[Change listing data]
* * *
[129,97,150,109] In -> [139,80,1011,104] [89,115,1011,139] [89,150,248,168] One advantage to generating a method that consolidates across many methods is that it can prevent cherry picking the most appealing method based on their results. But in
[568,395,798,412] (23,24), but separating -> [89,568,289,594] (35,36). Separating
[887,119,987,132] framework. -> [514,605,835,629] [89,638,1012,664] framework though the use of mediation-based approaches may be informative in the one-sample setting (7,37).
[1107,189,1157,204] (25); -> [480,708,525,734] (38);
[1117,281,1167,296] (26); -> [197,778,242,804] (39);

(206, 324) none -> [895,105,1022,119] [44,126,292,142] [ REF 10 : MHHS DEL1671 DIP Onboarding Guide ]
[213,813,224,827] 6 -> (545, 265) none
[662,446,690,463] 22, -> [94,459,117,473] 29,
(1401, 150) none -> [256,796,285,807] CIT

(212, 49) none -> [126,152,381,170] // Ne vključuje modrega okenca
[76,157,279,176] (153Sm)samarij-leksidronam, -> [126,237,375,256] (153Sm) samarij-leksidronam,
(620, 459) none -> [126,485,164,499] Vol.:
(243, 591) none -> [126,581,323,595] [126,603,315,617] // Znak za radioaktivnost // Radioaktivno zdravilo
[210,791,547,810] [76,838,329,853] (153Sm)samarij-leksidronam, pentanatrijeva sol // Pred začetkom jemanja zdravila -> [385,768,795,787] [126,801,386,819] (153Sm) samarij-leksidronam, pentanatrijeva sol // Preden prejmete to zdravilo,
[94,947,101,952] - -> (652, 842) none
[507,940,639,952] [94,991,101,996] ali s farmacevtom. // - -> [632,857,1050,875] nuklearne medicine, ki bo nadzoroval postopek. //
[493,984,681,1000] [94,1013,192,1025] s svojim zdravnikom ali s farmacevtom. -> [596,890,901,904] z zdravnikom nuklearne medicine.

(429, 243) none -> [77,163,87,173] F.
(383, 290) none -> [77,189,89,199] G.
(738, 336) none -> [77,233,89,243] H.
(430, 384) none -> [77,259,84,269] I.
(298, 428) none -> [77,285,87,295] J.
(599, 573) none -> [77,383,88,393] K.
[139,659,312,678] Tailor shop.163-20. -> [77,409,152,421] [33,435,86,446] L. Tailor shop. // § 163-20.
* * *
## What to work on
Of the entries listed above, reproduce only the lines starting at the line containing "[1107,189,1157,204] (25); ->" and ending at the line containing "(212, 49) none". Include both, exactly as they stand.

## Worked solution
[1107,189,1157,204] (25); -> [480,708,525,734] (38);
[1117,281,1167,296] (26); -> [197,778,242,804] (39);

(206, 324) none -> [895,105,1022,119] [44,126,292,142] [ REF 10 : MHHS DEL1671 DIP Onboarding Guide ]
[213,813,224,827] 6 -> (545, 265) none
[662,446,690,463] 22, -> [94,459,117,473] 29,
(1401, 150) none -> [256,796,285,807] CIT

(212, 49) none -> [126,152,381,170] // Ne vključuje modrega okenca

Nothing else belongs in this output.